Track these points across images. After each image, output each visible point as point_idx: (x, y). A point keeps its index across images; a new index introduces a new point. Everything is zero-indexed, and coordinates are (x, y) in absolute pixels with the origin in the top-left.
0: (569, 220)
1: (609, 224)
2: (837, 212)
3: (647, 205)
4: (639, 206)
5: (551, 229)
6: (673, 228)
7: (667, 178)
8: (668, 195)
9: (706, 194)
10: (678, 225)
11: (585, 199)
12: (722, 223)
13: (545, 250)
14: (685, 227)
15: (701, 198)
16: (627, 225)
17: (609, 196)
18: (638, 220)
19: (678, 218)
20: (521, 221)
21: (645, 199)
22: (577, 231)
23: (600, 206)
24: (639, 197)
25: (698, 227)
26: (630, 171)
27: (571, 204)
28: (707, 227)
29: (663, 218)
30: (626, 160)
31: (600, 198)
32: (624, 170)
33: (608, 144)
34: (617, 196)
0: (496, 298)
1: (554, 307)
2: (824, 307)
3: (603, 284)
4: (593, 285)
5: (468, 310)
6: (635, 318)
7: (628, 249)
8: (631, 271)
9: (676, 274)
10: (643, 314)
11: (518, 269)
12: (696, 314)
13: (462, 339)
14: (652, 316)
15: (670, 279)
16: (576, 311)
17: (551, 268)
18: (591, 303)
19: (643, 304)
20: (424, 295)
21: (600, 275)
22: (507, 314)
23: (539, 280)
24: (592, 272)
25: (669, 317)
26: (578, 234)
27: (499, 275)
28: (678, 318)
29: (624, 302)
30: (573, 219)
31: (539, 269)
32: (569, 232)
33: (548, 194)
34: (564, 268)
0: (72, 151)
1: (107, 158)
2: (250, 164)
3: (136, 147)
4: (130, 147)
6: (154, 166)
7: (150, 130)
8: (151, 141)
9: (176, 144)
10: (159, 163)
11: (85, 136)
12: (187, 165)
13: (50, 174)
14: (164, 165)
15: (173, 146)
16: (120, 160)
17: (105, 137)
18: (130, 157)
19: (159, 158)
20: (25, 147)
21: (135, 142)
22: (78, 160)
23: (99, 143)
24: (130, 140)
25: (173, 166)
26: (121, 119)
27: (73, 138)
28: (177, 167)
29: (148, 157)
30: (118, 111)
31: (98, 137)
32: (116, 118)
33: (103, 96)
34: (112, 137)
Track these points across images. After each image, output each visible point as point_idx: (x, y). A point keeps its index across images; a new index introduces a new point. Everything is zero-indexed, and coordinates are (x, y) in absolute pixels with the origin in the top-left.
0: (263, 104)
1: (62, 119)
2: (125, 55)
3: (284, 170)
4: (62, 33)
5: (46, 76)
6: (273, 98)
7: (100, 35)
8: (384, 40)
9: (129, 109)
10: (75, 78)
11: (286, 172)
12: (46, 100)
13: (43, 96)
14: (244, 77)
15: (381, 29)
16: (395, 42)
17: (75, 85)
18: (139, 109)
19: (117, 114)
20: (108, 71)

(PROBLEM TO SOLVE) Reproduce every one of the lines above word for word, keeping each number, symbol, and line break unchanged.

(SOLUTION FOR THIS TASK)
Track these points across images. After each image, output each visible point as point_idx: (x, y). A point keeps its index across images; a new index introduces a new point. Everything is zero-indexed, and coordinates are (x, y) in absolute pixels with the origin in the top-left.
0: (569, 220)
1: (609, 224)
2: (837, 212)
3: (647, 205)
4: (639, 206)
5: (551, 229)
6: (673, 228)
7: (667, 178)
8: (668, 195)
9: (706, 194)
10: (678, 225)
11: (585, 199)
12: (722, 223)
13: (545, 250)
14: (685, 227)
15: (701, 198)
16: (627, 225)
17: (609, 196)
18: (638, 220)
19: (678, 218)
20: (521, 221)
21: (645, 199)
22: (577, 231)
23: (600, 206)
24: (639, 197)
25: (698, 227)
26: (630, 171)
27: (571, 204)
28: (707, 227)
29: (663, 218)
30: (626, 160)
31: (600, 198)
32: (624, 170)
33: (608, 144)
34: (617, 196)
0: (496, 298)
1: (554, 307)
2: (824, 307)
3: (603, 284)
4: (593, 285)
5: (468, 310)
6: (635, 318)
7: (628, 249)
8: (631, 271)
9: (676, 274)
10: (643, 314)
11: (518, 269)
12: (696, 314)
13: (462, 339)
14: (652, 316)
15: (670, 279)
16: (576, 311)
17: (551, 268)
18: (591, 303)
19: (643, 304)
20: (424, 295)
21: (600, 275)
22: (507, 314)
23: (539, 280)
24: (592, 272)
25: (669, 317)
26: (578, 234)
27: (499, 275)
28: (678, 318)
29: (624, 302)
30: (573, 219)
31: (539, 269)
32: (569, 232)
33: (548, 194)
34: (564, 268)
0: (72, 151)
1: (107, 158)
2: (250, 164)
3: (136, 147)
4: (130, 147)
6: (154, 166)
7: (150, 130)
8: (151, 141)
9: (176, 144)
10: (159, 163)
11: (85, 136)
12: (187, 165)
13: (50, 174)
14: (164, 165)
15: (173, 146)
16: (120, 160)
17: (105, 137)
18: (130, 157)
19: (159, 158)
20: (25, 147)
21: (135, 142)
22: (78, 160)
23: (99, 143)
24: (130, 140)
25: (173, 166)
26: (121, 119)
27: (73, 138)
28: (177, 167)
29: (148, 157)
30: (118, 111)
31: (98, 137)
32: (116, 118)
33: (103, 96)
34: (112, 137)
Track these points across images. After each image, output each visible point as point_idx: (x, y). A point keeps its index across images; a new index introduces a new point. Everything is zero-indexed, and coordinates are (x, y) in absolute pixels with the origin in the top-left.
0: (263, 104)
1: (62, 119)
2: (125, 55)
3: (284, 170)
4: (62, 33)
5: (46, 76)
6: (273, 98)
7: (100, 35)
8: (384, 40)
9: (129, 109)
10: (75, 78)
11: (286, 172)
12: (46, 100)
13: (43, 96)
14: (244, 77)
15: (381, 29)
16: (395, 42)
17: (75, 85)
18: (139, 109)
19: (117, 114)
20: (108, 71)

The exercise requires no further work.